The ability of indigenous populations of microorganisms in Berea sandstone to improve the volumetric sweep efficiency and increase oil recovery by in situ growth and metabolism following the injection of nutrients was studied. Cores of differing permeabilities connected in parallel without crossflow and slabs of sandstone with differing permeabilities in capillary contact to allow crossflow were used. The addition of a sucrosenitrate mineral salts medium stimulated the growth and metabolism of microorganisms in the sandstone systems. This resulted in a preferential decrease in permeability in the core or slab with the higher initial permeability, diverted flow into the lower-permeability core or slab and improved the volumetric sweep efficiency. Injectivity into the slab with the lower initial permeability in the crossflow system increased during subsequent nutrient injections. Thus, microbial selective plugging does occur in laboratory systems that have the complex flow patterns observed in petroleum reservoirs without losing the ability to inject fluids into the formation. In situ microbial growth and metabolism increased oil recovery 10 to 38% of the original oil in place.

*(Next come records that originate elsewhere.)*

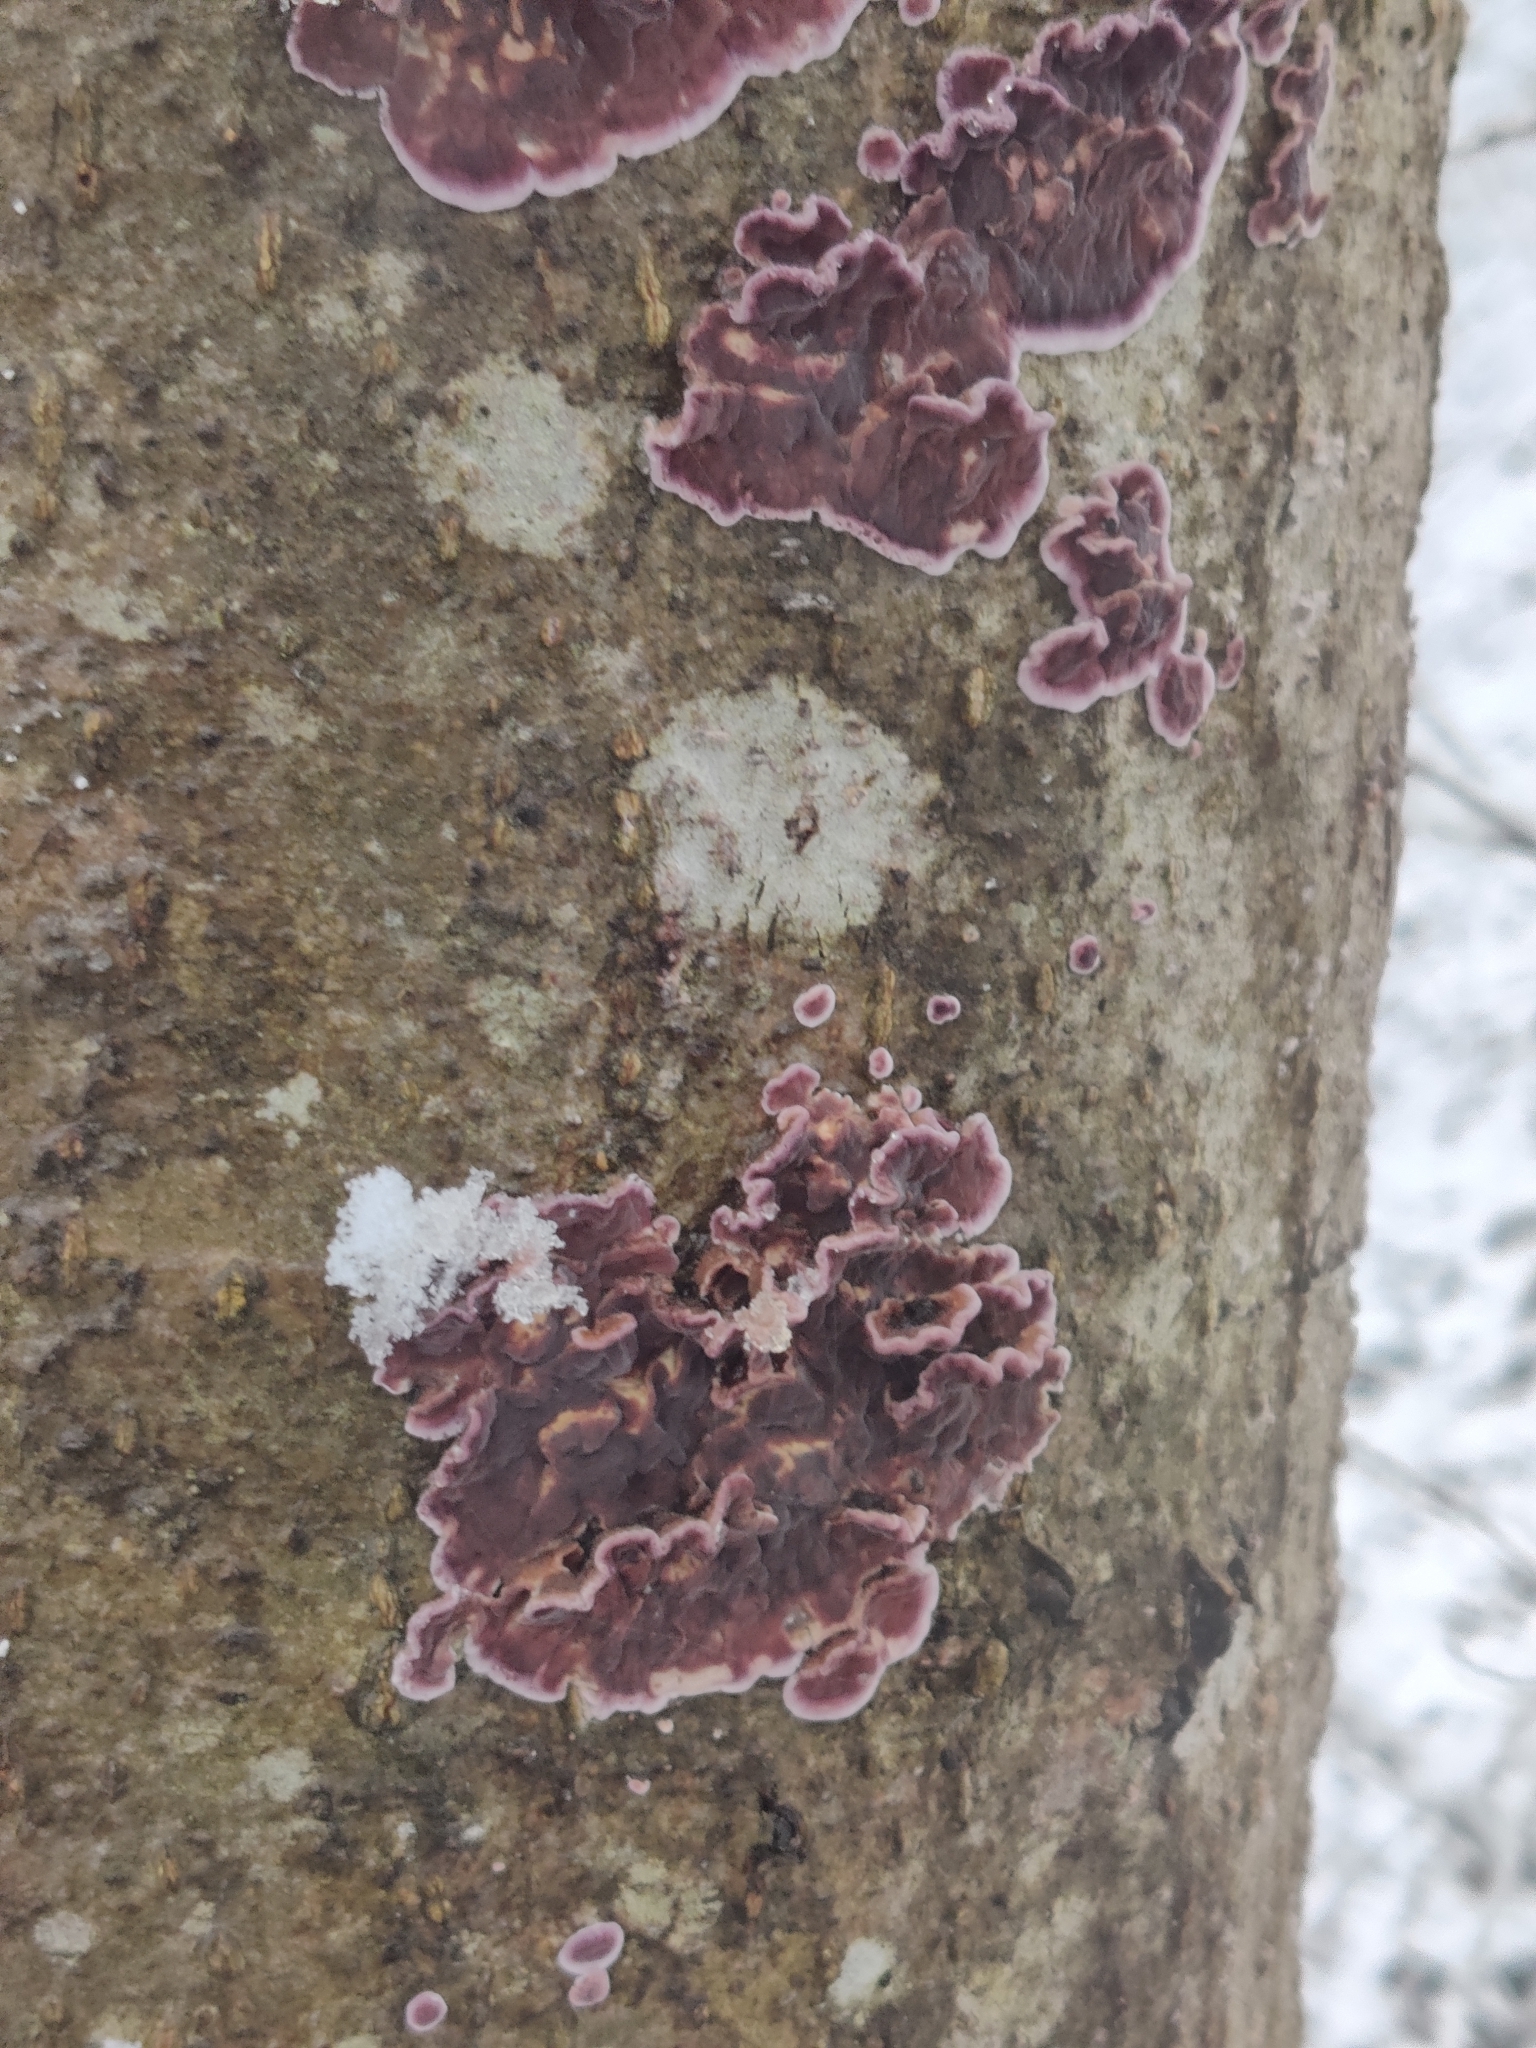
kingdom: Fungi
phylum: Basidiomycota
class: Agaricomycetes
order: Agaricales
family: Cyphellaceae
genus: Chondrostereum
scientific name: Chondrostereum purpureum
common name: Silver leaf disease
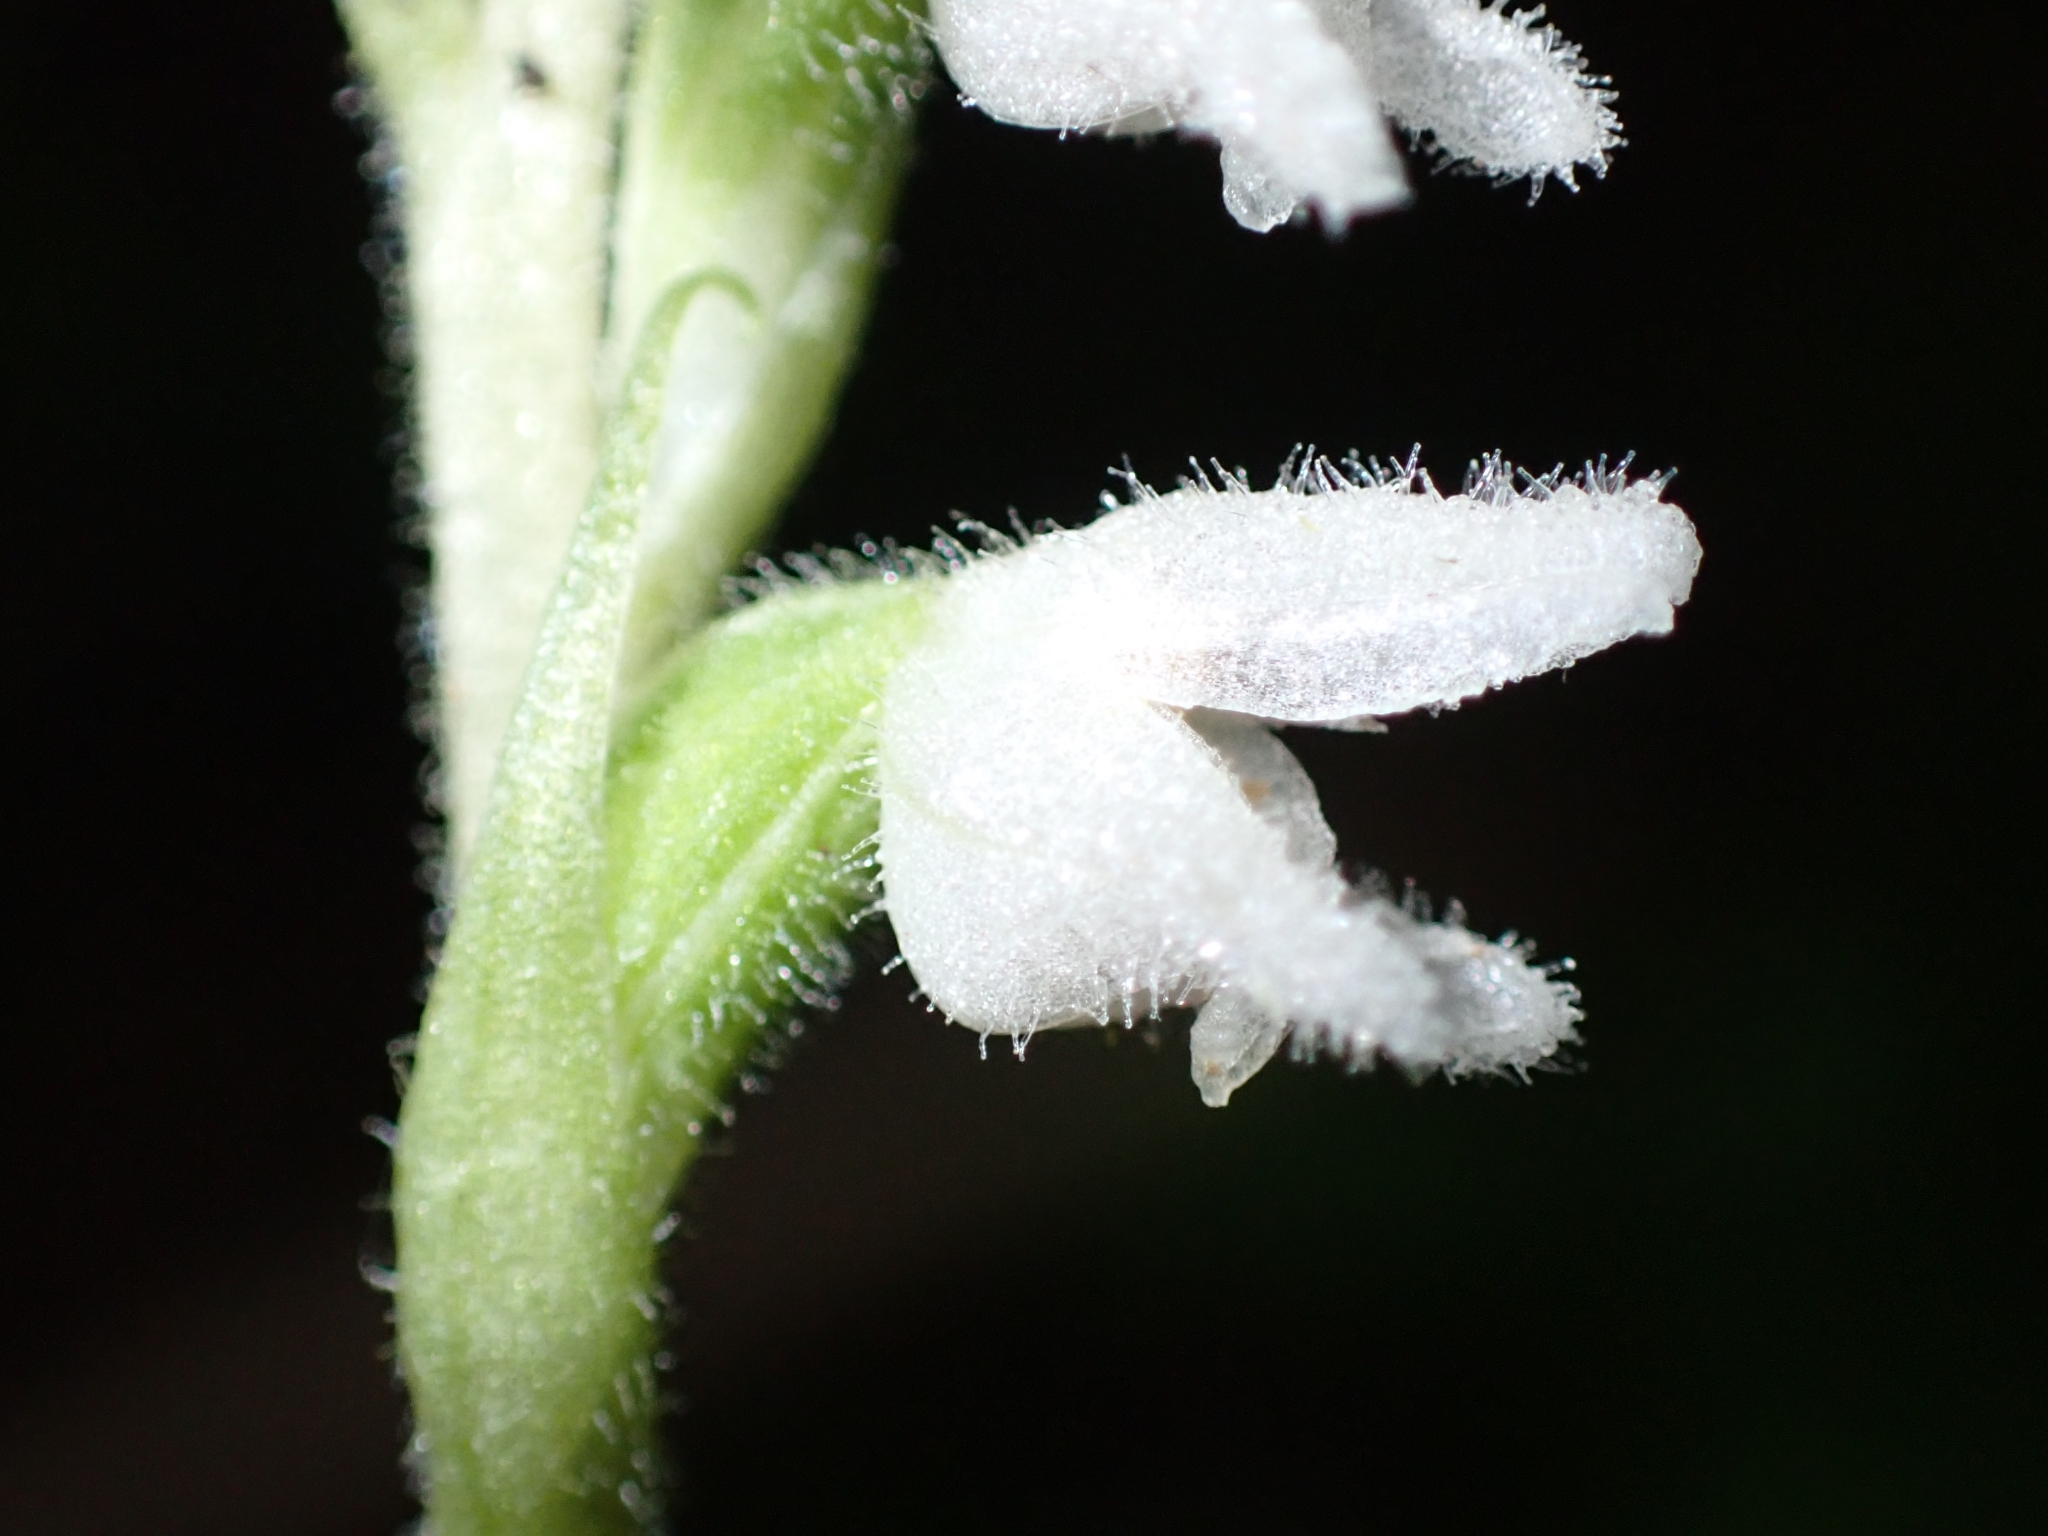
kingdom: Plantae
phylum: Tracheophyta
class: Liliopsida
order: Asparagales
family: Orchidaceae
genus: Goodyera
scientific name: Goodyera repens
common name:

Biogenic gas production accompanied oil production, and much of the gas was entrained within the produced oil suggesting that gas production was an important factor leading to increased oil recovery. Quantitation of the amount of phospholipid in the core confirmed that microbial growth preferentially occurred throughout the core with the higher initial permeability. These data showed that in situ microbial growth in the high-permeability regions improved not only the volumetric sweep efficiency but also the microscopic oil displacement efficiency.